• PARA HACER: Continúa el texto sobre el kirchnerismo y el acuerdo con el FMI a partir de su última oración.

• FRAGMENTO DEL TEXTO:

• • • • • • •

El año que viene se cumplirán cuarenta años de democracia ininterrumpida y veinte, exactamente la mitad, de kirchnerismo. Pronto, habremos vivido más tiempo en el país que, para bien y para mal, a favor o en contra, gravitó alrededor de los Kirchner que en ese otro, tan distinto, que existía antes de ellos. Cada vez resultará más difícil, en la memoria colectiva, separar una cosa de la otra. Los goles que ya se festejaron no sirven como moneda de cambio para saldar todas las deudas que se arrastran en estas cuatro décadas, que no son pocas, y que quedarán anotadas en la cuenta del kirchnerismo, sin beneficio de inventario. A llorar al campito. Al “se come, se cura y se educa” cada vez es más precario se suman nuevas necesidades que deben traducirse en derechos del siglo XXI. El 2023 no está perdido pero nadie va a ganarlo sólo con la camiseta.
Halcones y palomas
Ahora que el directorio del Fondo Monetario Internacional aprobó por unanimidad el programa para la Argentina se sabe que el acuerdo estuvo a punto de volar por los aires en los días previos a la firma. Los halcones dentro del organismo, que se opusieron desde el primer momento hasta el último minuto por considerarlo demasiado laxo, usaron de excusa la volatilidad causada por la guerra en Ucrania como argumento para devolver el trámite a una instancia anterior, la de los equipos técnicos, y esperar a que se despeje el panorama antes de volver a hacer números. Finalmente, se impuso el criterio de la directora, Kristalina Georgieva, representante del ala heterodoxa, de firmar ahora y renegociar después. El comunicado en el que anunciaron la firma del Programa de Facilidades Extendidas refleja las distintas posiciones que participaron del debate.

• • • • • • •

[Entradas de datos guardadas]
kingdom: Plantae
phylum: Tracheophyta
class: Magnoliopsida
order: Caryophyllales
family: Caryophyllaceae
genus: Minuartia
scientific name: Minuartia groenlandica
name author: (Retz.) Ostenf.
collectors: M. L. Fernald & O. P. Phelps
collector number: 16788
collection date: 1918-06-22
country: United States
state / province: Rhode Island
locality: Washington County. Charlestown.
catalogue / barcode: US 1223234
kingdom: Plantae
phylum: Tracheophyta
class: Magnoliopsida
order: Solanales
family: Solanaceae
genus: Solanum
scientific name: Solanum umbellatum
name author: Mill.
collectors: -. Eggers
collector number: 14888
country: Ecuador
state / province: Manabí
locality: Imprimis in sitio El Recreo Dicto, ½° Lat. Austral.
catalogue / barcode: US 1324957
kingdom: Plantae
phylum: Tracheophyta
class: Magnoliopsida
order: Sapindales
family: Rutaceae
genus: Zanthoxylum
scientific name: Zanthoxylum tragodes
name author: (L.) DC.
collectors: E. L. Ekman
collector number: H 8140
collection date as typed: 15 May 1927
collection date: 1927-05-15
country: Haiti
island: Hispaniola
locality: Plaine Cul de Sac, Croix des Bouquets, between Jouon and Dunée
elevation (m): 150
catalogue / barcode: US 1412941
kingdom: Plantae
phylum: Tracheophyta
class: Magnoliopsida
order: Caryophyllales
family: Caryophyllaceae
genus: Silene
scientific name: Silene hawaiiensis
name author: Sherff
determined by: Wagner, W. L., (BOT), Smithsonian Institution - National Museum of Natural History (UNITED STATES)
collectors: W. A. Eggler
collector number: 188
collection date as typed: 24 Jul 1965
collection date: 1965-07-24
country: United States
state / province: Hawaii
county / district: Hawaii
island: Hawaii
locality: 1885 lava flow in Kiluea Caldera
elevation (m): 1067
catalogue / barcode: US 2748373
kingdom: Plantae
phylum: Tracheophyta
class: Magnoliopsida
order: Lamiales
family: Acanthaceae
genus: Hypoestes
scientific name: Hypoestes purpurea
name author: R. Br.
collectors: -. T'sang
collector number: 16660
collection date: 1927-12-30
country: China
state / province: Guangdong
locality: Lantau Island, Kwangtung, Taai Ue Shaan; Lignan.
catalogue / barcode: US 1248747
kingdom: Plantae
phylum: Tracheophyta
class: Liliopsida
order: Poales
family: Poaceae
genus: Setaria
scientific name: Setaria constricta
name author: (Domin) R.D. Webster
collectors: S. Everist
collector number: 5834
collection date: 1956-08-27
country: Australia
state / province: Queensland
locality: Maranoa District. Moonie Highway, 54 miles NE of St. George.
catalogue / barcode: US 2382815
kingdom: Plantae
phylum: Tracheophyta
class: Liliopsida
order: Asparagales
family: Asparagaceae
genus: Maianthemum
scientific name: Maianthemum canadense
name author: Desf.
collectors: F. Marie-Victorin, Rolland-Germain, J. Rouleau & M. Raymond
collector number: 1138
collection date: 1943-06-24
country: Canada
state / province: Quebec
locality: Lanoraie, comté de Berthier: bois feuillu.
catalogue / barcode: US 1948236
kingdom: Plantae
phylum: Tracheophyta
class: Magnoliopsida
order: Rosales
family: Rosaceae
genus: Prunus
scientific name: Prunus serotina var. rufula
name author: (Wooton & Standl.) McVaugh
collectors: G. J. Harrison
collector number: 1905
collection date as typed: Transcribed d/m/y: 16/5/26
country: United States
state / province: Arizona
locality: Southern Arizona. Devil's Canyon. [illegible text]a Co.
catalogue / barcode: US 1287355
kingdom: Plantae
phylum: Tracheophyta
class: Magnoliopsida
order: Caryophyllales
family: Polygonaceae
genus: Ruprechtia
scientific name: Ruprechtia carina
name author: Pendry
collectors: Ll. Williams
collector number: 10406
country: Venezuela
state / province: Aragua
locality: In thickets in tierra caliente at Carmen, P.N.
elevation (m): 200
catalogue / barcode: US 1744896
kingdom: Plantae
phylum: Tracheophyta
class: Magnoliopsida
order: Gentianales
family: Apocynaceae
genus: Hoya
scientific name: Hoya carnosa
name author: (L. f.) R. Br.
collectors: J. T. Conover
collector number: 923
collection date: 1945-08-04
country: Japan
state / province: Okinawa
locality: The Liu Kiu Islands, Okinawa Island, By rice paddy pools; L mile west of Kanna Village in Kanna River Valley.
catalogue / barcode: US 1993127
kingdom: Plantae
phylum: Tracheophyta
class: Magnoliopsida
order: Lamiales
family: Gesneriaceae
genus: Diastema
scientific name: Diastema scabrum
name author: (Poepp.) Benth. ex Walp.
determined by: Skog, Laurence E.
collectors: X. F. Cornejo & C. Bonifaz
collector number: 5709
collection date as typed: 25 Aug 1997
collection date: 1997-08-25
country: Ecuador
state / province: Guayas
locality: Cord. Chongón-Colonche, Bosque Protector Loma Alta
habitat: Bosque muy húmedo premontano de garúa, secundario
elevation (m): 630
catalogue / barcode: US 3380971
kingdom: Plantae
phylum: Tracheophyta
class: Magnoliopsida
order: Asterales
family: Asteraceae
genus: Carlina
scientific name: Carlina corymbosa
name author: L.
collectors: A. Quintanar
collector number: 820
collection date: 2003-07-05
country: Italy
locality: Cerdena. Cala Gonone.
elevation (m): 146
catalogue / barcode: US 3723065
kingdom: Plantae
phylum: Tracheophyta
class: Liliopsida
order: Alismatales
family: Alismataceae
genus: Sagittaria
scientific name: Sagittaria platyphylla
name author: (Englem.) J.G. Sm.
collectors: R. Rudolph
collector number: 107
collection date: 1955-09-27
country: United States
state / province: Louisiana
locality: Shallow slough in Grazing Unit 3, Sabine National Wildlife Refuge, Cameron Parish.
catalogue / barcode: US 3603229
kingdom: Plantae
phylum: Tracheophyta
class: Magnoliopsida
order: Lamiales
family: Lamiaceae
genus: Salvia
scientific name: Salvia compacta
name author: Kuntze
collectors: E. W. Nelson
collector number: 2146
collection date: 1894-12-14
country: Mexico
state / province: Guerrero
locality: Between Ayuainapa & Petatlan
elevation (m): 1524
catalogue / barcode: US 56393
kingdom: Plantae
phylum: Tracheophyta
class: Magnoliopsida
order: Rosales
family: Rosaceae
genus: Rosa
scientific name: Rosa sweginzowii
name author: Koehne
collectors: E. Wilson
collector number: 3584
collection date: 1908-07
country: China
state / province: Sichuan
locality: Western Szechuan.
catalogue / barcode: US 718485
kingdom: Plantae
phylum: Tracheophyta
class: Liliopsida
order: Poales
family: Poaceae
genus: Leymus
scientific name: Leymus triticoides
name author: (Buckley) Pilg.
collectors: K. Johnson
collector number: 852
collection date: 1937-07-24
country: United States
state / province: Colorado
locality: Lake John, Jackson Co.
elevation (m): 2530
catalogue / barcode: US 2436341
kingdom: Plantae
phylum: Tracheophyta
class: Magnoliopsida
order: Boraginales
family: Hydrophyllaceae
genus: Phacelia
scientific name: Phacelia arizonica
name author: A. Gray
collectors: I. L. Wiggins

• • • • • • •

• RESPUESTA:
El país, en este caso, es el tablero en el que se disputa un conflicto entre dos bandos que compiten por la conducción del sistema financiero internacional, después del cimbronazo que significó la pandemia y en simultáneo a los coletazos del conflicto en Europa. En Washington ya se habla de una Guerra Global, por los efectos disruptivos causa en todo el planeta. La invasión a Ucrania hizo que se disparen los precios de las únicas dos cosas que consumen, en la medida que pueden, todas las personas sobre la Tierra: alimentos y energía. Dentro del FMI y entre ese y otros organismos, como el Banco Mundial, todavía no está saldado el debate sobre cómo responder. Los halcones proponen hacer ajustes para reducir la inflación que generó el aumento del circulante por las medidas durante la pandemia mientras que los heterodoxos creen que se debe seguir expandiendo el gasto.
En esa tercera interna la Argentina es apenas un actor marginal pero sus efectos influyen en la realidad del país tanto como las del Frente de Todos. Mientras Georgieva conserve la última palabra, la inestabilidad puede ser cómplice de los intereses nacionales, licuando los costos de incumplimientos ya inevitables y lubricando las renegociaciones necesarias. La guerra también puede ayudar a que otros reclamos como la quita de sobretasas o el Fondo de Resiliencia, con mayores plazos, terminen imponiéndose. Como parte del equilibrio geopolítico que rige las negociaciones, el cierre que se hizo esta semana para postergar el pago de la deuda de 2500 millones con el Club de Paris vino junto con el compromiso de China de aportar una cifra semejante para fortalecer las reservas. En cambio, si los ortodoxos acaban por imponerse, las cosas serán cuesta arriba.